>>

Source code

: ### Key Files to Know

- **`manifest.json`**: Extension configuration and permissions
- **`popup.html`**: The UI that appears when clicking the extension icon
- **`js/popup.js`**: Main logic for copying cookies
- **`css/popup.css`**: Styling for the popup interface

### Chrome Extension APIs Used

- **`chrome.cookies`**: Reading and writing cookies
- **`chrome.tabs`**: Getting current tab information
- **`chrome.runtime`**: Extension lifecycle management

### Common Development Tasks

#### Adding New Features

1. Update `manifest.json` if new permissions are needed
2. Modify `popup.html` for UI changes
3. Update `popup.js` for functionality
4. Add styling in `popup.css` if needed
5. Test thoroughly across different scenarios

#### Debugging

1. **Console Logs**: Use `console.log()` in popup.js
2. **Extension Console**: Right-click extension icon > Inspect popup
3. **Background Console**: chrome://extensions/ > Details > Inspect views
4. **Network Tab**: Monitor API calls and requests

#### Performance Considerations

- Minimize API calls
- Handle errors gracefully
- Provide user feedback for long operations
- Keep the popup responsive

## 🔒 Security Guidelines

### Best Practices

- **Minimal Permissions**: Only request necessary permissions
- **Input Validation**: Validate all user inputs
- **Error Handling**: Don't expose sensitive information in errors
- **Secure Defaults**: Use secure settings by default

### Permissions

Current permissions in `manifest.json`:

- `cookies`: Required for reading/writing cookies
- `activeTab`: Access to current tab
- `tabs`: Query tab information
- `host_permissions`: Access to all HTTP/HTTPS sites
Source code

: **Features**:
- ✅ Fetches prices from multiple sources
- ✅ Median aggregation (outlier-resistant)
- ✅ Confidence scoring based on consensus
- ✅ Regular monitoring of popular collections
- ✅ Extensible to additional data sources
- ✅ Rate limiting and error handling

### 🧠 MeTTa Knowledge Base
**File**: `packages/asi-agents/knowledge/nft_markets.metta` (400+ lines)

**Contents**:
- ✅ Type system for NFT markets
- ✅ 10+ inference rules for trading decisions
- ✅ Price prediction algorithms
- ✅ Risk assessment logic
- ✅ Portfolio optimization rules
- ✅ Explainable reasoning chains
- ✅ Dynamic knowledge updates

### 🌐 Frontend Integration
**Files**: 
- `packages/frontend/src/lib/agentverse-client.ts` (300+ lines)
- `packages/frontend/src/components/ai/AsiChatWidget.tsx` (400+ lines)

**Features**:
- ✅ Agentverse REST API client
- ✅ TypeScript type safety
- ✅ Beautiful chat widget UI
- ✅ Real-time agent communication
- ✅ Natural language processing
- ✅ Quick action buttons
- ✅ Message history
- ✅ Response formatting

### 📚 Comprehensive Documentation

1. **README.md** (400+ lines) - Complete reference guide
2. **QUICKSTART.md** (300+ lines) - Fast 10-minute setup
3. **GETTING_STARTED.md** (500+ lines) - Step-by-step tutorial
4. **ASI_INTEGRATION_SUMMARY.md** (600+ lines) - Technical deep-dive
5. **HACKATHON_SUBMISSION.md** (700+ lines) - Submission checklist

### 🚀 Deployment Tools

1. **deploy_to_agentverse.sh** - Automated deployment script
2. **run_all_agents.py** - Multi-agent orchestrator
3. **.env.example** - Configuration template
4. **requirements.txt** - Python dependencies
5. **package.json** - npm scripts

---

<<

Return the source text of every listing above in full, with every character unchanged.

Source code

: ### Key Files to Know

- **`manifest.json`**: Extension configuration and permissions
- **`popup.html`**: The UI that appears when clicking the extension icon
- **`js/popup.js`**: Main logic for copying cookies
- **`css/popup.css`**: Styling for the popup interface

### Chrome Extension APIs Used

- **`chrome.cookies`**: Reading and writing cookies
- **`chrome.tabs`**: Getting current tab information
- **`chrome.runtime`**: Extension lifecycle management

### Common Development Tasks

#### Adding New Features

1. Update `manifest.json` if new permissions are needed
2. Modify `popup.html` for UI changes
3. Update `popup.js` for functionality
4. Add styling in `popup.css` if needed
5. Test thoroughly across different scenarios

#### Debugging

1. **Console Logs**: Use `console.log()` in popup.js
2. **Extension Console**: Right-click extension icon > Inspect popup
3. **Background Console**: chrome://extensions/ > Details > Inspect views
4. **Network Tab**: Monitor API calls and requests

#### Performance Considerations

- Minimize API calls
- Handle errors gracefully
- Provide user feedback for long operations
- Keep the popup responsive

## 🔒 Security Guidelines

### Best Practices

- **Minimal Permissions**: Only request necessary permissions
- **Input Validation**: Validate all user inputs
- **Error Handling**: Don't expose sensitive information in errors
- **Secure Defaults**: Use secure settings by default

### Permissions

Current permissions in `manifest.json`:

- `cookies`: Required for reading/writing cookies
- `activeTab`: Access to current tab
- `tabs`: Query tab information
- `host_permissions`: Access to all HTTP/HTTPS sites
Source code

: **Features**:
- ✅ Fetches prices from multiple sources
- ✅ Median aggregation (outlier-resistant)
- ✅ Confidence scoring based on consensus
- ✅ Regular monitoring of popular collections
- ✅ Extensible to additional data sources
- ✅ Rate limiting and error handling

### 🧠 MeTTa Knowledge Base
**File**: `packages/asi-agents/knowledge/nft_markets.metta` (400+ lines)

**Contents**:
- ✅ Type system for NFT markets
- ✅ 10+ inference rules for trading decisions
- ✅ Price prediction algorithms
- ✅ Risk assessment logic
- ✅ Portfolio optimization rules
- ✅ Explainable reasoning chains
- ✅ Dynamic knowledge updates

### 🌐 Frontend Integration
**Files**: 
- `packages/frontend/src/lib/agentverse-client.ts` (300+ lines)
- `packages/frontend/src/components/ai/AsiChatWidget.tsx` (400+ lines)

**Features**:
- ✅ Agentverse REST API client
- ✅ TypeScript type safety
- ✅ Beautiful chat widget UI
- ✅ Real-time agent communication
- ✅ Natural language processing
- ✅ Quick action buttons
- ✅ Message history
- ✅ Response formatting

### 📚 Comprehensive Documentation

1. **README.md** (400+ lines) - Complete reference guide
2. **QUICKSTART.md** (300+ lines) - Fast 10-minute setup
3. **GETTING_STARTED.md** (500+ lines) - Step-by-step tutorial
4. **ASI_INTEGRATION_SUMMARY.md** (600+ lines) - Technical deep-dive
5. **HACKATHON_SUBMISSION.md** (700+ lines) - Submission checklist

### 🚀 Deployment Tools

1. **deploy_to_agentverse.sh** - Automated deployment script
2. **run_all_agents.py** - Multi-agent orchestrator
3. **.env.example** - Configuration template
4. **requirements.txt** - Python dependencies
5. **package.json** - npm scripts

---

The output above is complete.